• Given task:
Copy every line of the records below word for word, leaving each one unchanged.

• Stored data:
============================================================

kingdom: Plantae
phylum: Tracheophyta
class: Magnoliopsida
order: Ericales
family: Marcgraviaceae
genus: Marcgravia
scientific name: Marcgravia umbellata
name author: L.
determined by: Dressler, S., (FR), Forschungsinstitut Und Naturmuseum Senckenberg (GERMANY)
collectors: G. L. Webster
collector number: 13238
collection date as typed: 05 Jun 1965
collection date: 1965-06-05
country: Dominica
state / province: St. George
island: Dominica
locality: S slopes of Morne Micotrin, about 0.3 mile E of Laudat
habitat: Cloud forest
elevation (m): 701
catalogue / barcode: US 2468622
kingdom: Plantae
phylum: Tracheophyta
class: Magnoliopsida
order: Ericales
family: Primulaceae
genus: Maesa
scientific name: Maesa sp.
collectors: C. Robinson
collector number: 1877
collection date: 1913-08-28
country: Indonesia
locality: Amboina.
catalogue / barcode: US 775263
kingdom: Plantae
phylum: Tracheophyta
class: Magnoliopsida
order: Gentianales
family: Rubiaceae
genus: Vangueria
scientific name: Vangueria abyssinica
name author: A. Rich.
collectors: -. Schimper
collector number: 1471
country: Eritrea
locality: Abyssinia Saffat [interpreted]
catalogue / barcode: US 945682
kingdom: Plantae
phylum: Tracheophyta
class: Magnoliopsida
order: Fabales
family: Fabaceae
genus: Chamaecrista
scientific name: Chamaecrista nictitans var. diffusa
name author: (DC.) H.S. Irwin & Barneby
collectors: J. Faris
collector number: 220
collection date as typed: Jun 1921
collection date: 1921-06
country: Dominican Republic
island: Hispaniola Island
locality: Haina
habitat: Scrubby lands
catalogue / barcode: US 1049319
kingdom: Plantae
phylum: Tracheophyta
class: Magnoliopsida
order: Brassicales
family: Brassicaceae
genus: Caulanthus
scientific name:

============================================================

• The result:
kingdom: Plantae
phylum: Tracheophyta
class: Magnoliopsida
order: Ericales
family: Marcgraviaceae
genus: Marcgravia
scientific name: Marcgravia umbellata
name author: L.
determined by: Dressler, S., (FR), Forschungsinstitut Und Naturmuseum Senckenberg (GERMANY)
collectors: G. L. Webster
collector number: 13238
collection date as typed: 05 Jun 1965
collection date: 1965-06-05
country: Dominica
state / province: St. George
island: Dominica
locality: S slopes of Morne Micotrin, about 0.3 mile E of Laudat
habitat: Cloud forest
elevation (m): 701
catalogue / barcode: US 2468622
kingdom: Plantae
phylum: Tracheophyta
class: Magnoliopsida
order: Ericales
family: Primulaceae
genus: Maesa
scientific name: Maesa sp.
collectors: C. Robinson
collector number: 1877
collection date: 1913-08-28
country: Indonesia
locality: Amboina.
catalogue / barcode: US 775263
kingdom: Plantae
phylum: Tracheophyta
class: Magnoliopsida
order: Gentianales
family: Rubiaceae
genus: Vangueria
scientific name: Vangueria abyssinica
name author: A. Rich.
collectors: -. Schimper
collector number: 1471
country: Eritrea
locality: Abyssinia Saffat [interpreted]
catalogue / barcode: US 945682
kingdom: Plantae
phylum: Tracheophyta
class: Magnoliopsida
order: Fabales
family: Fabaceae
genus: Chamaecrista
scientific name: Chamaecrista nictitans var. diffusa
name author: (DC.) H.S. Irwin & Barneby
collectors: J. Faris
collector number: 220
collection date as typed: Jun 1921
collection date: 1921-06
country: Dominican Republic
island: Hispaniola Island
locality: Haina
habitat: Scrubby lands
catalogue / barcode: US 1049319
kingdom: Plantae
phylum: Tracheophyta
class: Magnoliopsida
order: Brassicales
family: Brassicaceae
genus: Caulanthus
scientific name:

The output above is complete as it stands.